#### The task
Shown below is a listing with pictures; reproduce exactly, and only, the lines between the ones containing "(IHC) histopathology image" and "(IHC) image of", inclusive, leaving the pictures out.

#### Excerpted records
# # # #
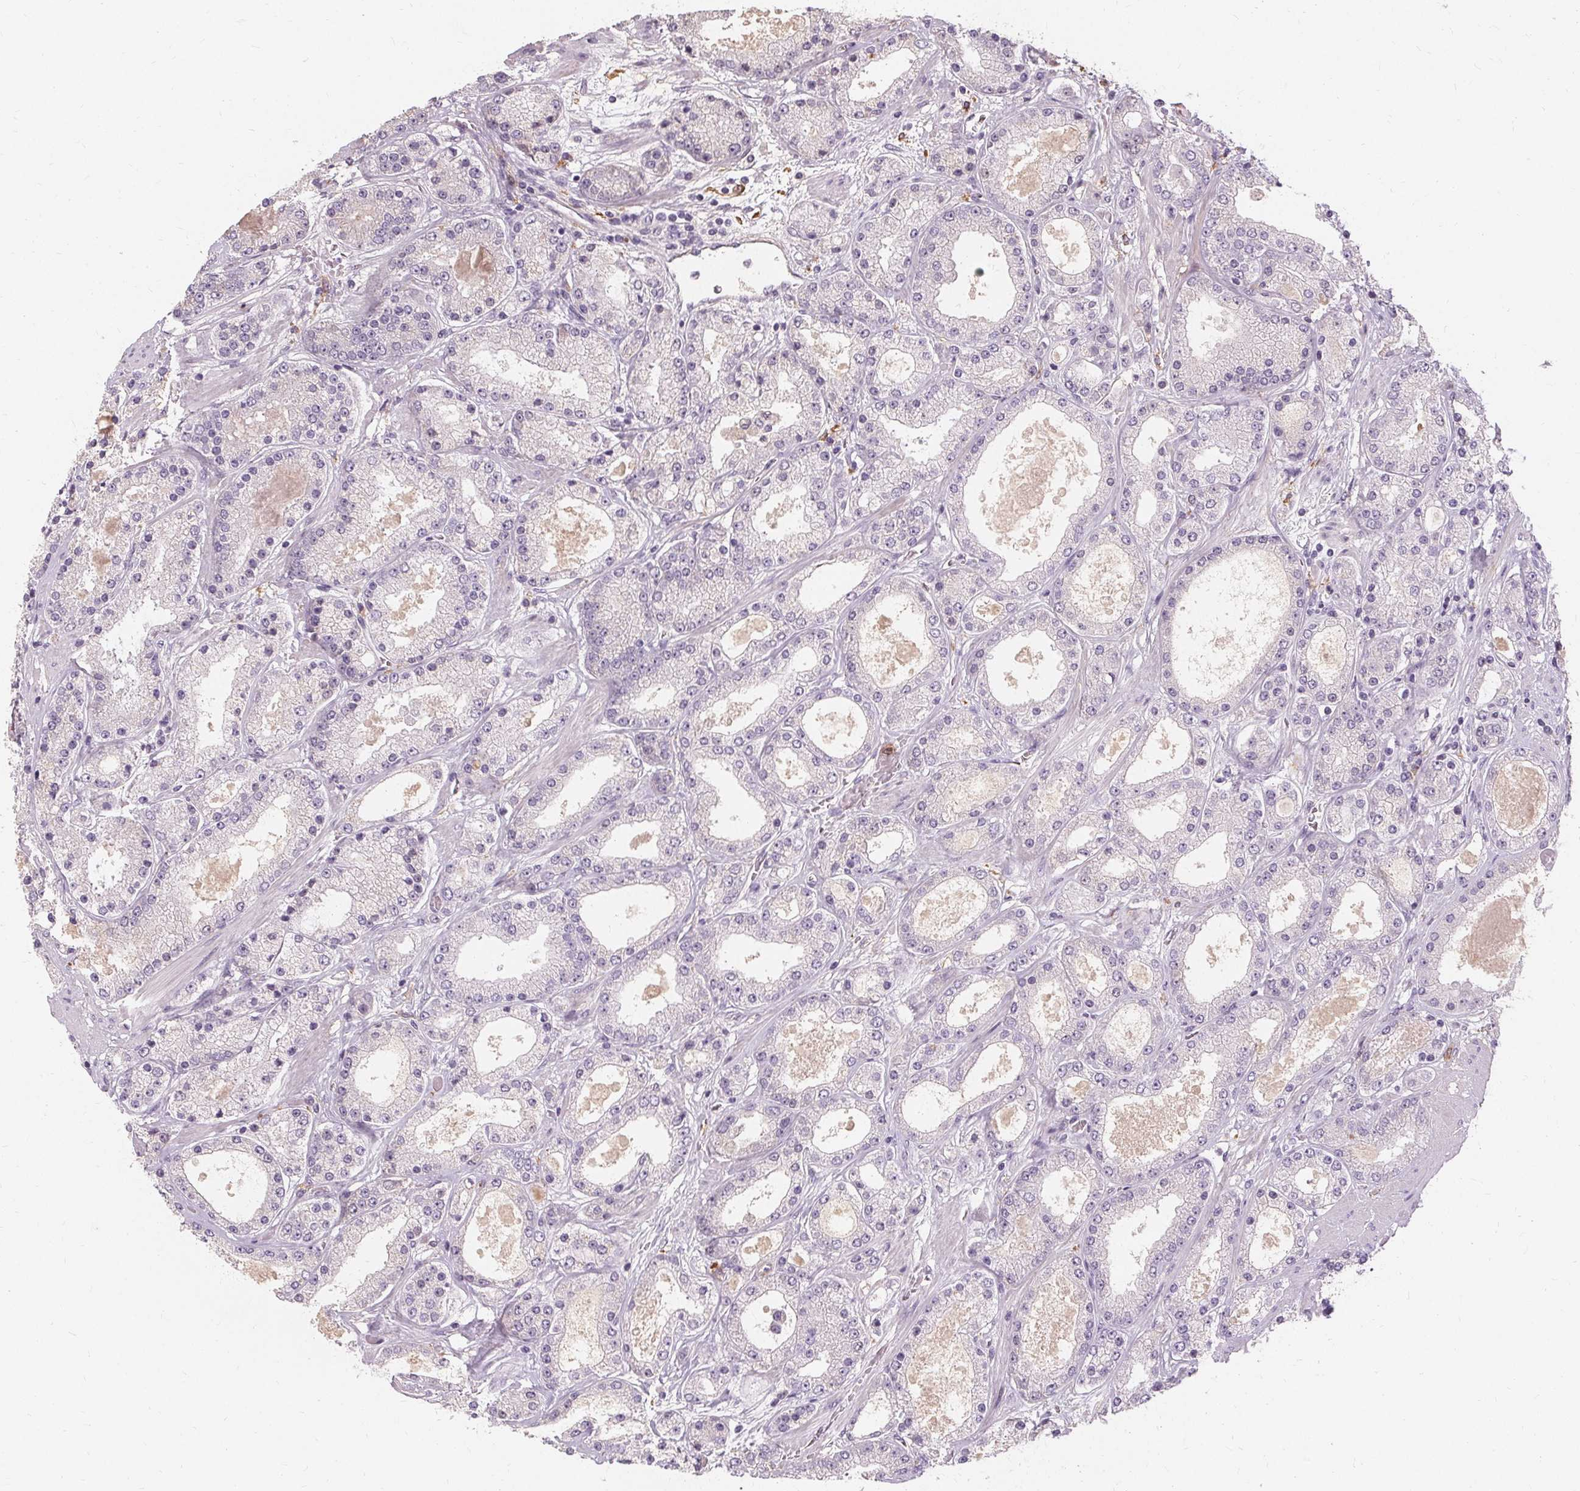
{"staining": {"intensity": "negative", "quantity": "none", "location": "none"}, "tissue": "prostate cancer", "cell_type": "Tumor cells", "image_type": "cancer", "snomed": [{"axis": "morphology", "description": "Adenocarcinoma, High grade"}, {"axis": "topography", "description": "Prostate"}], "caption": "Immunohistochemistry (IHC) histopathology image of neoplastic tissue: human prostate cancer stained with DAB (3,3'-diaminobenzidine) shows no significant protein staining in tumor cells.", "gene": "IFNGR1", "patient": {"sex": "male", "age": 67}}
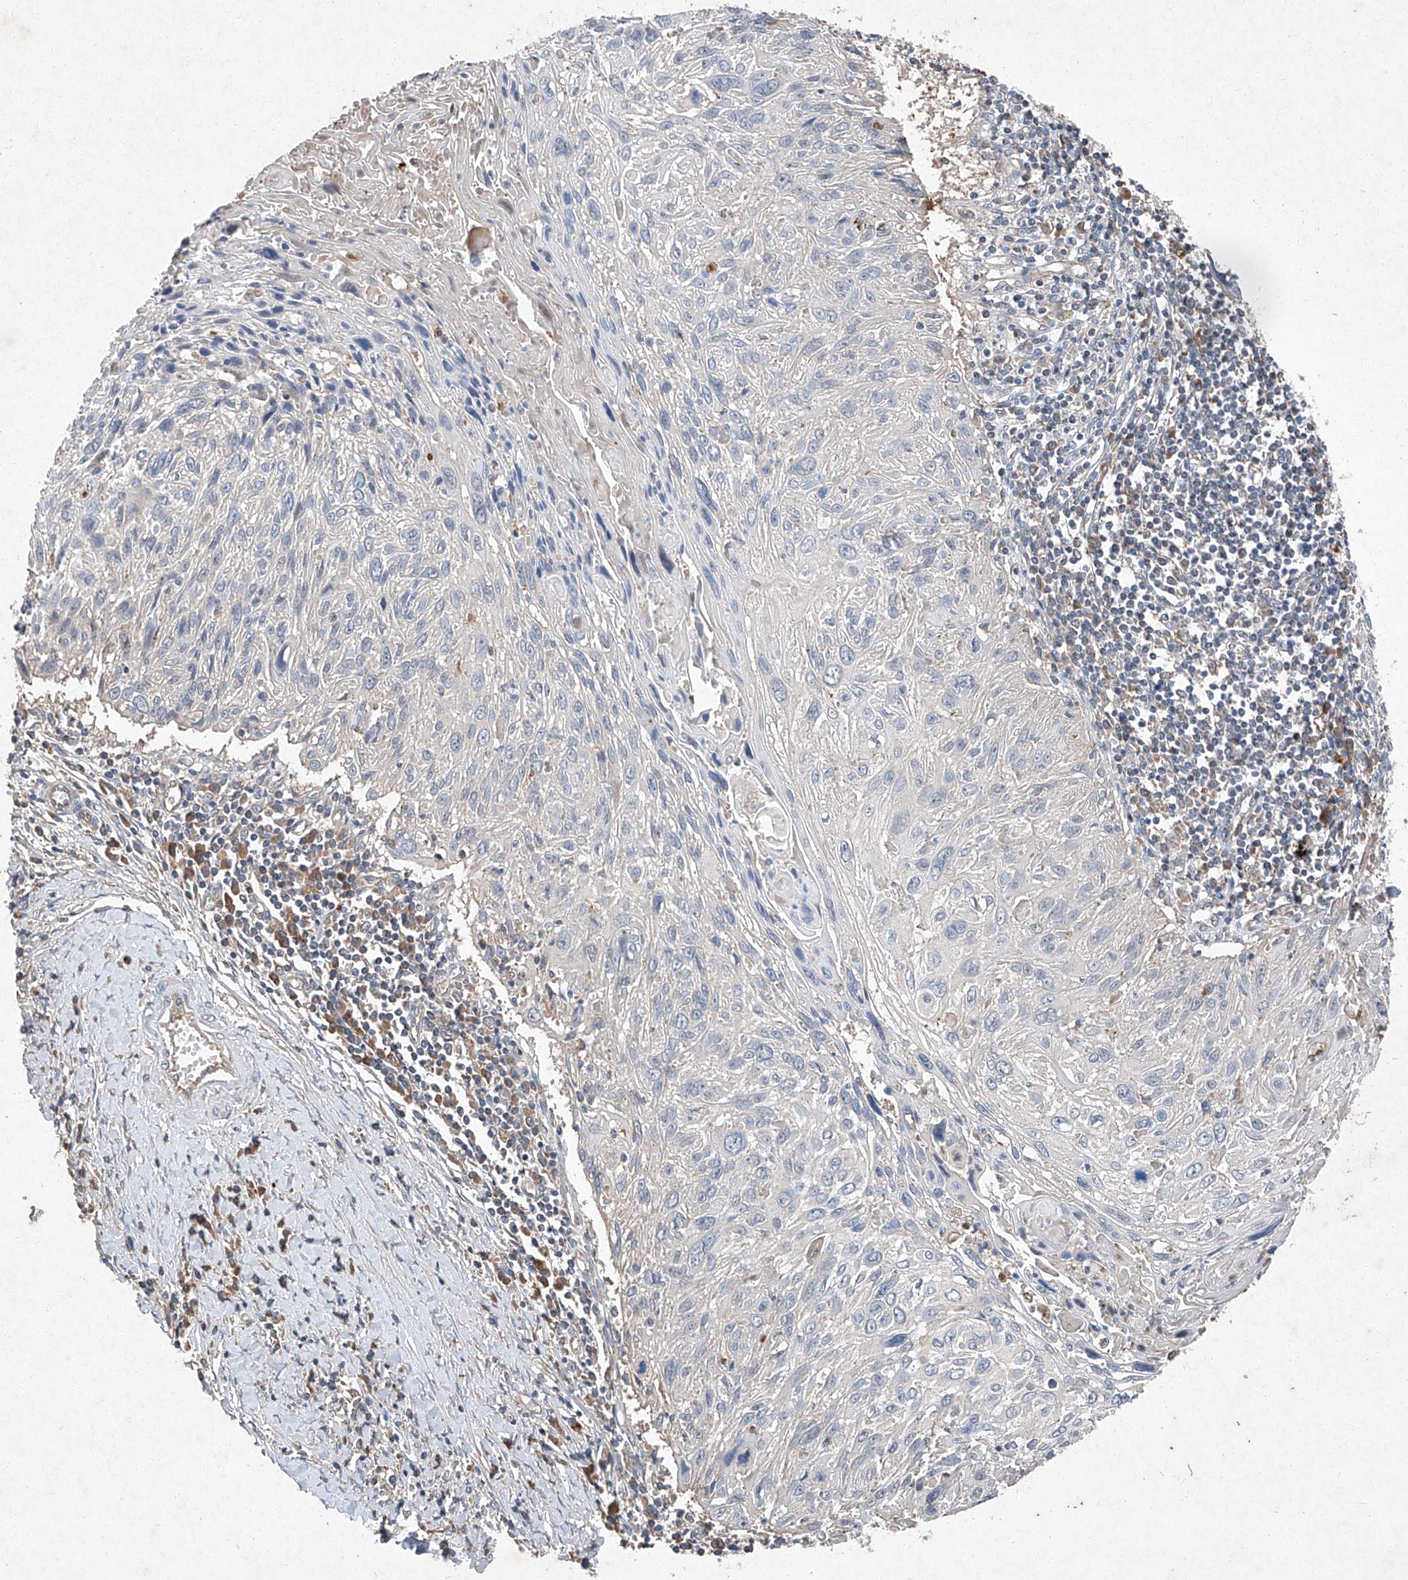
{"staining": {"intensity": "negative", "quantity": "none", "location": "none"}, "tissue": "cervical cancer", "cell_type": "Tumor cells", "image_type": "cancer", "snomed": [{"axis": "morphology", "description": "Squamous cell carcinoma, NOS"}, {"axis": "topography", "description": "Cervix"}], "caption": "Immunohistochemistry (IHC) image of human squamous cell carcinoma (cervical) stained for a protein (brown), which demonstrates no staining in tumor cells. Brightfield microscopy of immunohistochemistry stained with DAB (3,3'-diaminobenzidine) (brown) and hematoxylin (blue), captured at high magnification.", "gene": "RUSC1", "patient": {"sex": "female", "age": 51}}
# # # #
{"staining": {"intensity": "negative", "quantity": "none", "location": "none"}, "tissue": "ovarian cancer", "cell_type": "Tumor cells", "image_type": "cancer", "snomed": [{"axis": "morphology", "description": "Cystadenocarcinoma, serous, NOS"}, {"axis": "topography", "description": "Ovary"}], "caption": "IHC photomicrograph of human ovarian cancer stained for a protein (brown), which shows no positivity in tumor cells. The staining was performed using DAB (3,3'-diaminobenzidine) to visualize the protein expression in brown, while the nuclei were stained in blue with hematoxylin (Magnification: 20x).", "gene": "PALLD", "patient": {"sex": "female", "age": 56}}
# # # #
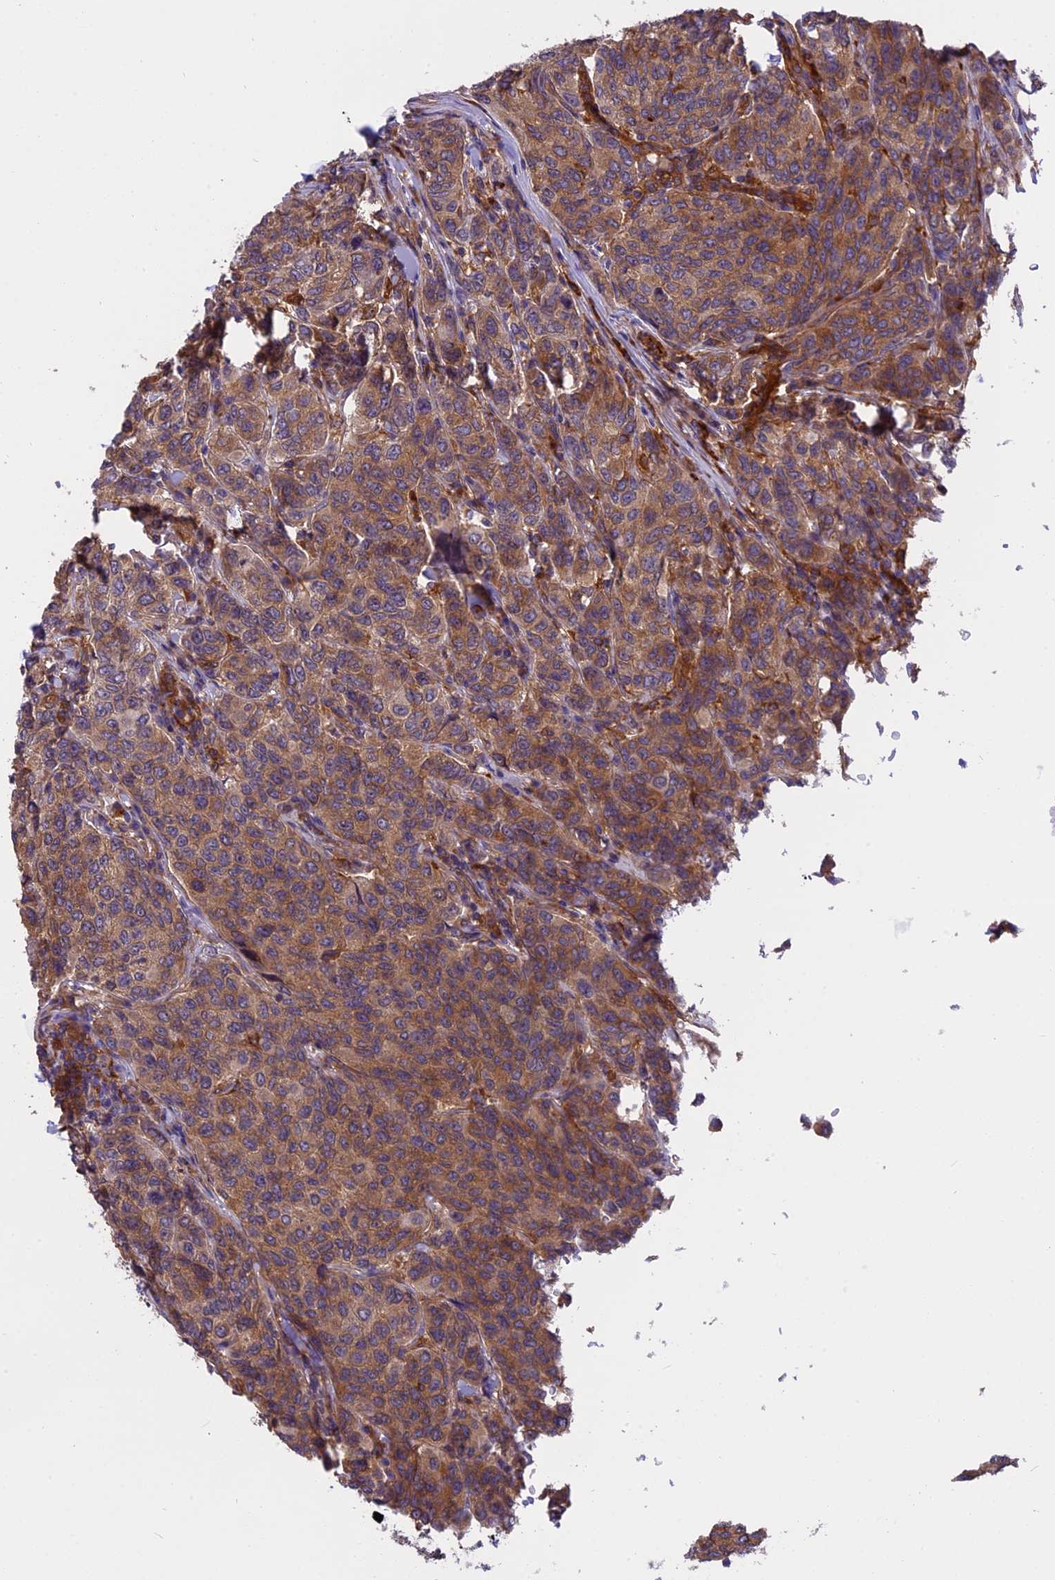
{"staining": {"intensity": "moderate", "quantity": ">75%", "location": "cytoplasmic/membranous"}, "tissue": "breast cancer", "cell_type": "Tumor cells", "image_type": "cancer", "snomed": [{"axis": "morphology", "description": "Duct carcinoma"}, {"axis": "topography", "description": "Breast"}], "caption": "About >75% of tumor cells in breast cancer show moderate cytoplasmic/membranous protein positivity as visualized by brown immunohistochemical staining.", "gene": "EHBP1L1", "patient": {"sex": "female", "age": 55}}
# # # #
#### Written response
{"staining": {"intensity": "negative", "quantity": "none", "location": "none"}, "tissue": "prostate cancer", "cell_type": "Tumor cells", "image_type": "cancer", "snomed": [{"axis": "morphology", "description": "Adenocarcinoma, High grade"}, {"axis": "topography", "description": "Prostate"}], "caption": "Immunohistochemistry (IHC) histopathology image of neoplastic tissue: human prostate cancer stained with DAB (3,3'-diaminobenzidine) shows no significant protein staining in tumor cells.", "gene": "IFNGR1", "patient": {"sex": "male", "age": 67}}
{"staining": {"intensity": "negative", "quantity": "none", "location": "none"}, "tissue": "cervical cancer", "cell_type": "Tumor cells", "image_type": "cancer", "snomed": [{"axis": "morphology", "description": "Squamous cell carcinoma, NOS"}, {"axis": "topography", "description": "Cervix"}], "caption": "Immunohistochemistry (IHC) image of human squamous cell carcinoma (cervical) stained for a protein (brown), which demonstrates no staining in tumor cells. Brightfield microscopy of immunohistochemistry stained with DAB (3,3'-diaminobenzidine) (brown) and hematoxylin (blue), captured at high magnification.", "gene": "RUSC1", "patient": {"sex": "female", "age": 51}}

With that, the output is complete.